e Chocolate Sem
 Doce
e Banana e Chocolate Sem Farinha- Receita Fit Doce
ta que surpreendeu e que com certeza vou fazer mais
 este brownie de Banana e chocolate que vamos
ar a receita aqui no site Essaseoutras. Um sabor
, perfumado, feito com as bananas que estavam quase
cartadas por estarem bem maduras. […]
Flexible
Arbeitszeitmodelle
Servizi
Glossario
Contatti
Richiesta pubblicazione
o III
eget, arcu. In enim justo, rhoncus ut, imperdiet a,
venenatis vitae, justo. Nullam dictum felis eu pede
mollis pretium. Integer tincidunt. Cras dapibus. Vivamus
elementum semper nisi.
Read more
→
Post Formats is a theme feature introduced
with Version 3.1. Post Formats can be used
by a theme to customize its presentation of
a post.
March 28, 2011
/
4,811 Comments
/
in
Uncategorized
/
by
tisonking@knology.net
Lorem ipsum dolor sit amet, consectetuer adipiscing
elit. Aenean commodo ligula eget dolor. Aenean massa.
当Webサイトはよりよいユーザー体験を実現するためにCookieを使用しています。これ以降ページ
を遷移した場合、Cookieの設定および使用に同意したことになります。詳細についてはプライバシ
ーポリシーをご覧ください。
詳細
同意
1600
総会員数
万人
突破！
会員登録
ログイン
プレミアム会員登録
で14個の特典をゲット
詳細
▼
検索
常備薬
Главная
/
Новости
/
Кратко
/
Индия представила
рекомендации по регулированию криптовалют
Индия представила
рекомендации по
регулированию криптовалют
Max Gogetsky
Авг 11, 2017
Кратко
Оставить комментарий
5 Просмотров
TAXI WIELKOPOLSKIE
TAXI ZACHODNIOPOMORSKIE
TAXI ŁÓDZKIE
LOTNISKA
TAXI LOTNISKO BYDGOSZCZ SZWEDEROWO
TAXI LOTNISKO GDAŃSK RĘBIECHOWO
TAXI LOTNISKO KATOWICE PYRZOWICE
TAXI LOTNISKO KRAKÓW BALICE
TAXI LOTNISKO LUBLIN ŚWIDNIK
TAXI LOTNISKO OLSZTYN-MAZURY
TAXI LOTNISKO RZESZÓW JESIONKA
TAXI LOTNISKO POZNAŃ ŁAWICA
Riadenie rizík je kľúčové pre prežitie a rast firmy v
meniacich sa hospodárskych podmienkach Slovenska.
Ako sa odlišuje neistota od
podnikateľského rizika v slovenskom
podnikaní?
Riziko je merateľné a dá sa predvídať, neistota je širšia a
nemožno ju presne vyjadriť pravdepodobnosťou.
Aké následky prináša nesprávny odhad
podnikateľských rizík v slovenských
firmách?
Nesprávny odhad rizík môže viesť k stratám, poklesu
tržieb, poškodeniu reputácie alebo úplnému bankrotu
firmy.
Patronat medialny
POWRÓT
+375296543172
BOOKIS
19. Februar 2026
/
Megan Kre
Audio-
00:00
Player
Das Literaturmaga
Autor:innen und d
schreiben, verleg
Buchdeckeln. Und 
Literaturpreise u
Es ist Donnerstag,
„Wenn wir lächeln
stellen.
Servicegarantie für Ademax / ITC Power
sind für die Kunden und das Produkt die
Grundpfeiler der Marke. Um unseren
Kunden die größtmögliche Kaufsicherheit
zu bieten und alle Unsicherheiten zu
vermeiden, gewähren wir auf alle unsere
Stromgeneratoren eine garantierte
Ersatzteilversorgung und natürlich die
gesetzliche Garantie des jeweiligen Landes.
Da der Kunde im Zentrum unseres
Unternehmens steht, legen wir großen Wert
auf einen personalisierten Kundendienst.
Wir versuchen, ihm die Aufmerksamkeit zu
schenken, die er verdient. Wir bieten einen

##############################

The data above is to be given again, with every line exact.

__EXERCISE ANSWER__:
e Chocolate Sem
 Doce
e Banana e Chocolate Sem Farinha- Receita Fit Doce
ta que surpreendeu e que com certeza vou fazer mais
 este brownie de Banana e chocolate que vamos
ar a receita aqui no site Essaseoutras. Um sabor
, perfumado, feito com as bananas que estavam quase
cartadas por estarem bem maduras. […]
Flexible
Arbeitszeitmodelle
Servizi
Glossario
Contatti
Richiesta pubblicazione
o III
eget, arcu. In enim justo, rhoncus ut, imperdiet a,
venenatis vitae, justo. Nullam dictum felis eu pede
mollis pretium. Integer tincidunt. Cras dapibus. Vivamus
elementum semper nisi.
Read more
→
Post Formats is a theme feature introduced
with Version 3.1. Post Formats can be used
by a theme to customize its presentation of
a post.
March 28, 2011
/
4,811 Comments
/
in
Uncategorized
/
by
tisonking@knology.net
Lorem ipsum dolor sit amet, consectetuer adipiscing
elit. Aenean commodo ligula eget dolor. Aenean massa.
当Webサイトはよりよいユーザー体験を実現するためにCookieを使用しています。これ以降ページ
を遷移した場合、Cookieの設定および使用に同意したことになります。詳細についてはプライバシ
ーポリシーをご覧ください。
詳細
同意
1600
総会員数
万人
突破！
会員登録
ログイン
プレミアム会員登録
で14個の特典をゲット
詳細
▼
検索
常備薬
Главная
/
Новости
/
Кратко
/
Индия представила
рекомендации по регулированию криптовалют
Индия представила
рекомендации по
регулированию криптовалют
Max Gogetsky
Авг 11, 2017
Кратко
Оставить комментарий
5 Просмотров
TAXI WIELKOPOLSKIE
TAXI ZACHODNIOPOMORSKIE
TAXI ŁÓDZKIE
LOTNISKA
TAXI LOTNISKO BYDGOSZCZ SZWEDEROWO
TAXI LOTNISKO GDAŃSK RĘBIECHOWO
TAXI LOTNISKO KATOWICE PYRZOWICE
TAXI LOTNISKO KRAKÓW BALICE
TAXI LOTNISKO LUBLIN ŚWIDNIK
TAXI LOTNISKO OLSZTYN-MAZURY
TAXI LOTNISKO RZESZÓW JESIONKA
TAXI LOTNISKO POZNAŃ ŁAWICA
Riadenie rizík je kľúčové pre prežitie a rast firmy v
meniacich sa hospodárskych podmienkach Slovenska.
Ako sa odlišuje neistota od
podnikateľského rizika v slovenskom
podnikaní?
Riziko je merateľné a dá sa predvídať, neistota je širšia a
nemožno ju presne vyjadriť pravdepodobnosťou.
Aké následky prináša nesprávny odhad
podnikateľských rizík v slovenských
firmách?
Nesprávny odhad rizík môže viesť k stratám, poklesu
tržieb, poškodeniu reputácie alebo úplnému bankrotu
firmy.
Patronat medialny
POWRÓT
+375296543172
BOOKIS
19. Februar 2026
/
Megan Kre
Audio-
00:00
Player
Das Literaturmaga
Autor:innen und d
schreiben, verleg
Buchdeckeln. Und 
Literaturpreise u
Es ist Donnerstag,
„Wenn wir lächeln
stellen.
Servicegarantie für Ademax / ITC Power
sind für die Kunden und das Produkt die
Grundpfeiler der Marke. Um unseren
Kunden die größtmögliche Kaufsicherheit
zu bieten und alle Unsicherheiten zu
vermeiden, gewähren wir auf alle unsere
Stromgeneratoren eine garantierte
Ersatzteilversorgung und natürlich die
gesetzliche Garantie des jeweiligen Landes.
Da der Kunde im Zentrum unseres
Unternehmens steht, legen wir großen Wert
auf einen personalisierten Kundendienst.
Wir versuchen, ihm die Aufmerksamkeit zu
schenken, die er verdient. Wir bieten einen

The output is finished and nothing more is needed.